Ed Zitron makes the case that when the AI bubble breaks, the industry should be left to collapse rather than rescued. His line is blunt: no bailouts, no handouts, no CHIPS-style breaks and no sovereign wealth funds. He reads talk of too big to fail as the industry manufacturing the sense that it cannot die, when each of these firms is as brittle as any other startup.

WSJ's Dan Gallagher pours cold water on hopes that big tech will rein in AI spending. Second-quarter reports this month are expected to show combined capital spending by Google, Microsoft, Amazon and Meta up 74% year over year to about $168 billion, per Visible Alpha consensus. That outlay is squeezing free cash flow and share prices at all four, yet none looks ready to blink first.

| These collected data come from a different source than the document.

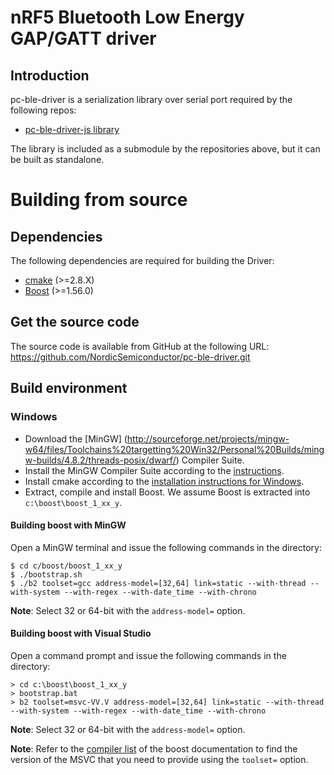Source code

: # nRF5 Bluetooth Low Energy GAP/GATT driver

## Introduction
pc-ble-driver is a serialization library over serial port required by the following repos:

* [pc-ble-driver-js  library](https://github.com/NordicSemiconductor/pc-ble-driver-js)

The library is included as a submodule by the repositories above, but it can be built as standalone.

# Building from source

## Dependencies
The following dependencies are required for building the Driver:

* [cmake](http://www.cmake.org/cmake/resources/software.html) (>=2.8.X)
* [Boost](http://www.boost.org/users/download) (>=1.56.0)

## Get the source code
The source code is available from GitHub at the following URL:
<https://github.com/NordicSemiconductor/pc-ble-driver.git>


## Build environment

### Windows 

- Download the [MinGW] (http://sourceforge.net/projects/mingw-w64/files/Toolchains%20targetting%20Win32/Personal%20Builds/mingw-builds/4.8.2/threads-posix/dwarf/) Compiler Suite.
- Install the MinGW Compiler Suite according to the [instructions](http://www.mingw.org/wiki/InstallationHOWTOforMinGW).
- Install cmake according to the [installation instructions for Windows](http://www.cmake.org/install/).
- Extract, compile and install Boost. We assume Boost is extracted into `c:\boost\boost_1_xx_y`.

#### Building boost with MinGW

Open a MinGW terminal and issue the following commands in the directory:

    $ cd c/boost/boost_1_xx_y
    $ ./bootstrap.sh
    $ ./b2 toolset=gcc address-model=[32,64] link=static --with-thread --with-system --with-regex --with-date_time --with-chrono

**Note**: Select 32 or 64-bit with the `address-model=` option.

#### Building boost with Visual Studio

Open a command prompt and issue the following commands in the directory:

    > cd c:\boost\boost_1_xx_y
    > bootstrap.bat
    > b2 toolset=msvc-VV.V address-model=[32,64] link=static --with-thread --with-system --with-regex --with-date_time --with-chrono

**Note**: Select 32 or 64-bit with the `address-model=` option.

**Note**: Refer to the [compiler list](http://www.boost.org/build/doc/html/bbv2/reference/tools.html#bbv2.reference.tools.compilers) of the boost documentation 
to find the version of the MSVC that you need to provide using the `toolset=` option.

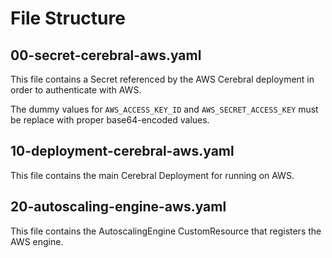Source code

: # File Structure

## 00-secret-cerebral-aws.yaml

This file contains a Secret referenced by the AWS Cerebral deployment in order to authenticate with AWS.

The dummy values for `AWS_ACCESS_KEY_ID` and `AWS_SECRET_ACCESS_KEY` must be replace with proper base64-encoded values.

## 10-deployment-cerebral-aws.yaml

This file contains the main Cerebral Deployment for running on AWS.

## 20-autoscaling-engine-aws.yaml

This file contains the AutoscalingEngine CustomResource that registers the AWS engine.
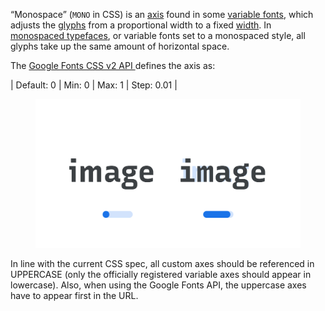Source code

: 
“Monospace” (`MONO` in CSS) is an [axis](/glossary/axis_in_variable_fonts) found in some [variable fonts](/glossary/variable_fonts), which adjusts the [glyphs](INSERT_URL) from a proportional width to a fixed [width](INSERT_URL). In [monospaced typefaces](INSERT_URL), or variable fonts set to a monospaced style, all glyphs take up the same amount of horizontal space.

The [Google Fonts CSS v2 API ](https://developers.google.com/fonts/docs/css2) defines the axis as:

| Default: 0 | Min: 0 | Max: 1 | Step: 0.01 |

<figure>

![Two side-by-side type specimens of the word “image”, each shown with a variable axis represented beneath as a horizontal slider. The first specimen, with the slider most of the way to the left to represent a lower value on the axis, shows proportional letterforms. The second specimen, with the slider most of the way to the right to represent a higher value on the axis, shows monospaced forms, where each glyph takes up the same amount of horizontal space.](images/thumbnail.svg)

</figure>

In line with the current CSS spec, all custom axes should be referenced in UPPERCASE (only the officially registered variable axes should appear in lowercase). Also, when using the Google Fonts API, the uppercase axes have to appear first in the URL.
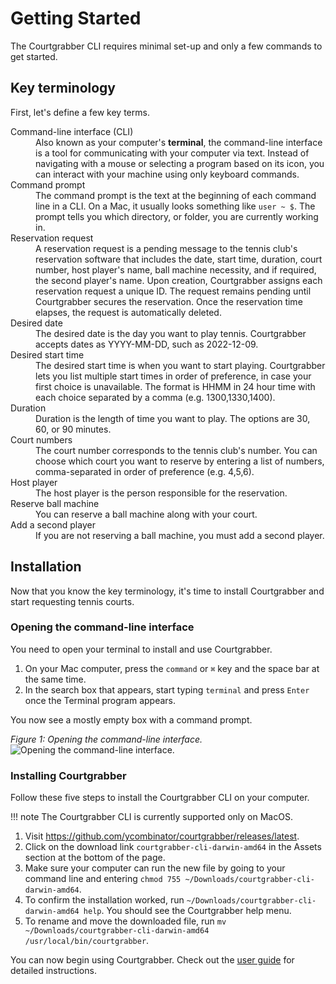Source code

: # Getting Started

The Courtgrabber CLI requires minimal set-up and only a few commands to get started.

## Key terminology

First, let's define a few key terms.

<dl>
  <dt>Command-line interface (CLI)</dt>
  <dd>Also known as your computer's <strong>terminal</strong>, the command-line interface is a tool for communicating with your computer via text. Instead of navigating with a mouse or selecting a program based on its icon, you can interact with your machine using only keyboard commands.</dd>

  <dt>Command prompt</dt>
  <dd>The command prompt is the text at the beginning of each command line in a CLI. On a Mac, it usually looks something like <code>user ~ $</code>. The prompt tells you which directory, or folder, you are currently working in.</dd>

  <dt>Reservation request</dt>
  <dd>A reservation request is a pending message to the tennis club's reservation software that includes the date, start time, duration, court number, host player's name, ball machine necessity, and if required, the second player's name. Upon creation, Courtgrabber assigns each reservation request a unique ID. The request remains pending until Courtgrabber secures the reservation. Once the reservation time elapses, the request is automatically deleted.</dd>

  <dt>Desired date</dt>
  <dd>The desired date is the day you want to play tennis. Courtgrabber accepts dates as YYYY-MM-DD, such as 2022-12-09.</dd>

  <dt>Desired start time</dt>
  <dd>The desired start time is when you want to start playing. Courtgrabber lets you list multiple start times in order of preference, in case your first choice is unavailable. The format is HHMM in 24 hour time with each choice separated by a comma (e.g. 1300,1330,1400).</dd>

  <dt>Duration</dt>
  <dd>Duration is the length of time you want to play. The options are 30, 60, or 90 minutes.</dd>

  <dt>Court numbers</dt>
  <dd>The court number corresponds to the tennis club's number. You can choose which court you want to reserve by entering a list of numbers, comma-separated in order of preference (e.g. 4,5,6).</dd>

  <dt>Host player</dt>
  <dd>The host player is the person responsible for the reservation.</dd>

  <dt>Reserve ball machine</dt>
  <dd>You can reserve a ball machine along with your court.</dd>

  <dt>Add a second player</dt>
  <dd>If you are not reserving a ball machine, you must add a second player.</dd>
</dl>

## Installation

Now that you know the key terminology, it's time to install Courtgrabber and start requesting tennis courts. 

### Opening the command-line interface

You need to open your terminal to install and use Courtgrabber.

1. On your Mac computer, press the `command` or `⌘` key and the space bar at the same time.
2. In the search box that appears, start typing `terminal` and press `Enter` once the Terminal program appears.

You now see a mostly empty box with a command prompt. 

*Figure 1: Opening the command-line interface.*
![Opening the command-line interface.](/images/opening_the_cli.gif "Opening the command-line interface.")

### Installing Courtgrabber

Follow these five steps to install the Courtgrabber CLI on your computer.

!!! note 
    The Courtgrabber CLI is currently supported only on MacOS.

1. Visit https://github.com/ycombinator/courtgrabber/releases/latest.
2. Click on the download link `courtgrabber-cli-darwin-amd64` in the Assets section at the bottom of the page.
3. Make sure your computer can run the new file by going to your command line and entering `chmod 755 ~/Downloads/courtgrabber-cli-darwin-amd64`.
4. To confirm the installation worked, run `~/Downloads/courtgrabber-cli-darwin-amd64 help`. You should see the Courtgrabber help menu.
5. To rename and move the downloaded file, run `mv ~/Downloads/courtgrabber-cli-darwin-amd64 /usr/local/bin/courtgrabber`.

You can now begin using Courtgrabber. Check out the [user guide](./user_guide.md) for detailed instructions.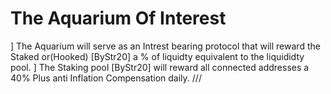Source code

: # The Aquarium Of Interest

]
The Aquarium will serve as an Intrest bearing protocol that will reward the Staked or(Hooked) [ByStr20]  a % of liquidty equivalent to the liquididty pool. 
]
The Staking pool [ByStr20] will reward all connected addresses a 40% Plus anti Inflation Compensation daily.
 /// 
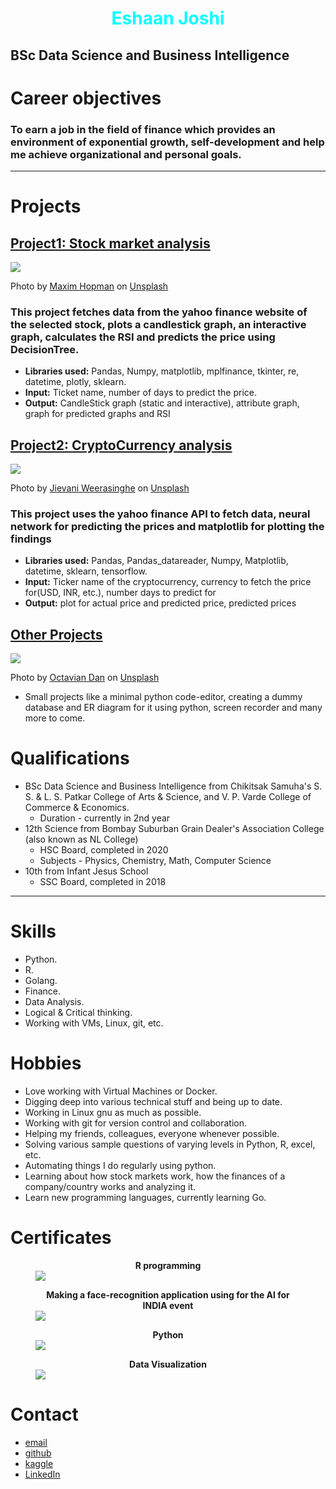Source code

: <h1 style = 'text-align:center;color:aqua'>Eshaan Joshi</h1>

## BSc Data Science and Business Intelligence

# Career objectives

### To earn a job in the field of finance which provides an environment of exponential growth, self-development and help me achieve organizational and personal goals.
---
# Projects

## [Project1: Stock market analysis](https://github.com/EshaanJoshiSDBI/stockanalysis)

<img src = 'maxim-hopman-fiXLQXAhCfk-unsplash.jpg'/>

Photo by <a href="https://unsplash.com/@nampoh?utm_source=unsplash&utm_medium=referral&utm_content=creditCopyText">Maxim Hopman</a> on <a href="https://unsplash.com/s/photos/automation?utm_source=unsplash&utm_medium=referral&utm_content=creditCopyText">Unsplash</a>

### This project fetches data from the yahoo finance website of the selected stock, plots a candlestick graph, an interactive graph, calculates the RSI and predicts the price using DecisionTree.

- **Libraries used:** Pandas, Numpy, matplotlib, mplfinance, tkinter, re, datetime, plotly, sklearn.
- **Input:** Ticket name, number of days to predict the price.
- **Output:** CandleStick graph (static and interactive), attribute graph, graph for predicted graphs and RSI

## [Project2: CryptoCurrency analysis](https://github.com/EshaanJoshiSDBI/cryptoanalysis)

<img src = 'jievani-weerasinghe-zHI7m_FxpMU-unsplash.jpg' />

Photo by <a href="https://unsplash.com/@jievani?utm_source=unsplash&utm_medium=referral&utm_content=creditCopyText">Jievani Weerasinghe</a> on <a href="https://unsplash.com/s/photos/ethereum?utm_source=unsplash&utm_medium=referral&utm_content=creditCopyText">Unsplash</a>

### This project uses the yahoo finance API to fetch data, neural network for predicting the prices and matplotlib for plotting the findings
- **Libraries used:** Pandas, Pandas_datareader, Numpy, Matplotlib, datetime, sklearn, tensorflow.
- **Input:** Ticker name of the cryptocurrency, currency to fetch the price for(USD, INR, etc.), number days to predict for
- **Output:** plot for actual price and predicted price, predicted prices

## [Other Projects](https://github.com/EshaanJoshiSDBI/Projects)
<img src = 'octavian-dan-b21Ty33CqVs-unsplash.jpg' />

Photo by <a href="https://unsplash.com/@octadan?utm_source=unsplash&utm_medium=referral&utm_content=creditCopyText">Octavian Dan</a> on <a href="https://unsplash.com/s/photos/projects?utm_source=unsplash&utm_medium=referral&utm_content=creditCopyText">Unsplash</a>

- Small projects like a minimal python code-editor, creating a dummy database and ER diagram for it using python, screen recorder and many more to come.

# Qualifications
- BSc Data Science and Business Intelligence from Chikitsak Samuha's S. S. & L. S. Patkar College of Arts & Science, and V. P. Varde College of Commerce & Economics.
	- Duration - currently in 2nd year
- 12th Science from Bombay Suburban Grain Dealer's Association College (also known as NL College)
	- HSC Board, completed in 2020
	- Subjects - Physics, Chemistry, Math, Computer Science
- 10th from Infant Jesus School
	- SSC Board, completed in 2018

---

# Skills
- Python.
- R.
- Golang.
- Finance.
- Data Analysis.
- Logical & Critical thinking.
- Working with VMs, Linux, git, etc.

# Hobbies
- Love working with Virtual Machines or Docker.
- Digging deep into various technical stuff and being up to date.
- Working in Linux gnu as much as possible.
- Working with git for version control and collaboration.
- Helping my friends, colleagues, everyone whenever possible.
- Solving various sample questions of varying levels in Python, R, excel, etc.
- Automating things I do regularly using python.
- Learning about how stock markets work, how the finances of a company/country works and analyzing it.
- Learn new programming languages, currently learning Go.

# Certificates
<figure>
	<figcaption align = "center"><b> R programming</b></figcaption>
	<img src = 'GuviCertification - 9464452GNb1D6Z1Wm0.png'/>
</figure>
<figure>
	<figcaption align = 'center'><b> Making a face-recognition application using for the AI for INDIA event</b></figcaption>
	<img src = 'GuviCertification - 5UpA57W53toz911062(2).png'/>
</figure>
<figure>
	<figcaption align = 'center'><b>Python</b></figcaption>
	<img src = 'Eshaan Joshi - Python.png'/>
</figure>
<figure>
	<figcaption align = 'center'><b>Data Visualization</b></figcaption>
	<img src = 'Eshaan Joshi - Data Visualization.png'/>
</figure>

# Contact
- [email](mailto:eshaanjoshi713@gmail.com)
- [github](https://github.com/EshaanJoshiSDBI)
- [kaggle](https://www.kaggle.com/eshaanjoshi12)
- [LinkedIn](https://www.linkedin.com/in/eshaan-joshi-93b6711b6/)
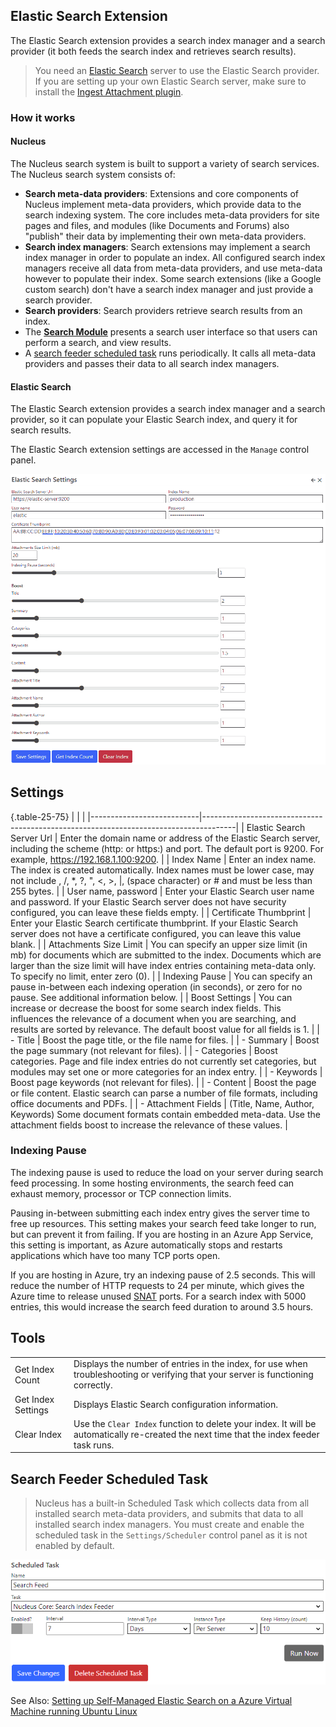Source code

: ## Elastic Search Extension
The Elastic Search extension provides a search index manager and a search provider (it both feeds the search index and retrieves search results).  

> You need an 
[Elastic Search](https://www.elastic.co/) server to use the Elastic Search provider.  If you are setting up your own Elastic Search server, make sure to 
install the [Ingest Attachment plugin](https://www.elastic.co/guide/en/elasticsearch/plugins/current/ingest-attachment.html).

### How it works

#### Nucleus
The Nucleus search system is built to support a variety of search services. The Nucleus search system consists of:
- **Search meta-data providers**: Extensions and core components of Nucleus implement meta-data providers, which provide data to the search indexing system. The 
core includes meta-data providers for site pages and files, and modules (like Documents and Forums) also "publish" their data by implementing their own meta-data 
providers.
- **Search index managers**: Search extensions may implement a search index manager in order to populate an index. All configured search index managers receive all
data from meta-data providers, and use meta-data however to populate their index. Some search extensions (like a Google custom search) don't have a search index 
manager and just provide a search provider. 
- **Search providers**: Search providers retrieve search results from an index.
- The **[Search Module](/documentation/modules/search/)** presents a search user interface so that users can perform a search, and view results.
- A [search feeder scheduled task](/other-extensions/elastic-search/#search-feeder-scheduled-task) runs periodically. It calls all meta-data providers and passes their data to all search index managers.

#### Elastic Search
The Elastic Search extension provides a search index manager and a search provider, so it can populate your Elastic Search index, and query it for search results.

The Elastic Search extension settings are accessed in the `Manage` control panel.

![Elastic Search Settings](elasticsearch.png)

## Settings

{.table-25-75}
|                           |                                                                                      |
|---------------------------|--------------------------------------------------------------------------------------|
| Elastic Search Server Url | Enter the domain name or address of the Elastic Search server, including the scheme (http: or https:) and port.  The default port is 9200.  For example, https://192.168.1.100:9200. |
| Index Name                | Enter an index name.  The index is created automatically.  Index names must be lower case, may not  include \, /, *, ?, ", &lt;, &gt;, &#124;, (space character) or # and must be less than 255 bytes. |
| User name, password       | Enter your Elastic Search user name and password.  If your Elastic Search server does not have security configured, you can leave these fields empty. |
| Certificate Thumbprint    | Enter your Elastic Search certificate thumbprint.  If your Elastic Search server does not have a certificate configured, you can leave this value blank. |
| Attachments Size Limit    | You can specify an upper size limit (in mb) for documents which are submitted to the index.  Documents which are larger than the size limit will have index entries containing meta-data only.  To specify no limit, enter zero (0). |
| Indexing Pause            | You can specify an pause in-between each indexing operation (in seconds), or zero for no pause. See additional information below. |
| Boost Settings            | You can increase or decrease the boost for some search index fields.  This influences the relevance of a document when you are searching, and results are sorted by relevance.  The default boost value for all fields is 1. |
|  - Title                   | Boost the page title, or the file name for files. |
|  - Summary                 | Boost the page summary (not relevant for files). |
|  - Categories              | Boost categories.  Page and file index entries do not currently set categories, but modules may set one or more categories for an index entry. |
|  - Keywords                | Boost page keywords (not relevant for files).   |
|  - Content                 | Boost the page or file content. Elastic search can parse a number of file formats, including office documents and PDFs.  |
|  - Attachment Fields       | (Title, Name, Author, Keywords) Some document formats contain embedded meta-data.  Use the attachment fields boost to increase the relevance of these values. |


### Indexing Pause
The indexing pause is used to reduce the load on your server during search feed processing.  In some hosting environments, the search feed can exhaust 
memory, processor or TCP connection limits.

Pausing in-between submitting each index entry gives the server time to free up resources.  This setting makes your search feed 
take longer to run, but can prevent it from failing.  If you are hosting in an Azure App Service, this setting is important, as Azure automatically stops 
and restarts applications which have too many TCP ports open.  

If you are hosting in Azure, try an indexing pause of 2.5 seconds.  This will reduce the 
number of HTTP requests to 24 per minute, which gives the Azure time to release unused 
[SNAT](https://learn.microsoft.com/en-us/azure/load-balancer/load-balancer-outbound-connections) ports.  For a search index with 5000 entries, this would 
increase the search feed duration to around 3.5 hours.

## Tools
|                           |                                                                                      |
|---------------------------|--------------------------------------------------------------------------------------|
| Get Index Count           | Displays the number of entries in the index, for use when troubleshooting or verifying that your server is functioning correctly. |
| Get Index Settings        | Displays Elastic Search configuration information. |
| Clear Index               | Use the `Clear Index` function to delete your index.  It will be automatically re-created the next time that the index feeder task runs. |

## Search Feeder Scheduled Task
> Nucleus has a built-in Scheduled Task which collects data from all installed search meta-data providers, and submits that data to all installed search index managers.  You 
must create and enable the scheduled task in the `Settings/Scheduler` control panel as it is not enabled by default.

![Elastic Search Scheduled Task](elasticsearch-task.png)

See Also: [Setting up Self-Managed Elastic Search on a Azure Virtual Machine running Ubuntu Linux](https://www.nucleus-cms.com/blog/setting-up-self-managed-elastic-search-on-a-azure-virtual-machine-running-ubuntu-linux-)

After shipping browser agents against real apps, the author concluded the field is solving the wrong problem. Agents stall on checkout buttons with no ARIA role and burn thousands of tokens screenshotting the page to work out what is on it, when the web already exposes a machine-readable structure: the accessibility tree. Driving agents through the DOM instead of pixels cut per-action latency from seconds to under half a second.

TOOLS

Docx-CLI gives coding agents plain commands to comment on and redline .docx files, so a human accepts or rejects the changes in Word afterward. Instead of unzipping the document and hand-writing OOXML, which burns tokens and often yields a file Word will not open, agents address text by stable locators and the CLI edits the XML in place. Custom styles, theme colours and embedded objects all survive.

chromeless is a native macOS browser window built on WKWebView in a single Swift file, about 450KB, with no Electron and no dependencies. It exists for clean product screenshots and kiosk-style dashboards, where you want a browser that is not visibly there rather than hacking Chrome's app flag. Fresh this week, it is a tiny alternative to shipping a whole Electron app for a job that needs one plain window.

herdr is a terminal multiplexer for coding agents: run several at once and see at a glance which are blocked, working or done. Each agent gets its own real terminal, not an app's imitation, so full-screen TUIs render correctly, and you can click, drag and split panes into workspaces and tabs. It runs the agents where they already live, on your machine or any box you can reach over SSH.

otari is Mozilla AI's open-source, OpenAI-compatible gateway: put one endpoint in front of more than 40 providers, then manage API keys, enforce per-key budgets and track usage in one place. Budgets are checked before the call runs, and keys stay in-house rather than scattered across services. It is a self-hosted alternative to LiteLLM for teams that want to own their provider routing and their spend controls.

agentOS from Rivet runs coding agents like Claude Code and OpenCode inside an isolated VM that lives in your own process, rather than a separate container sandbox. It claims near-zero cold starts of about 6 milliseconds and up to 32 times lower cost than sandboxes, and deploys on Vercel, Railway or Kubernetes. It reached v0.2.7 on the day of this edition, a lighter way to isolate agent code execution.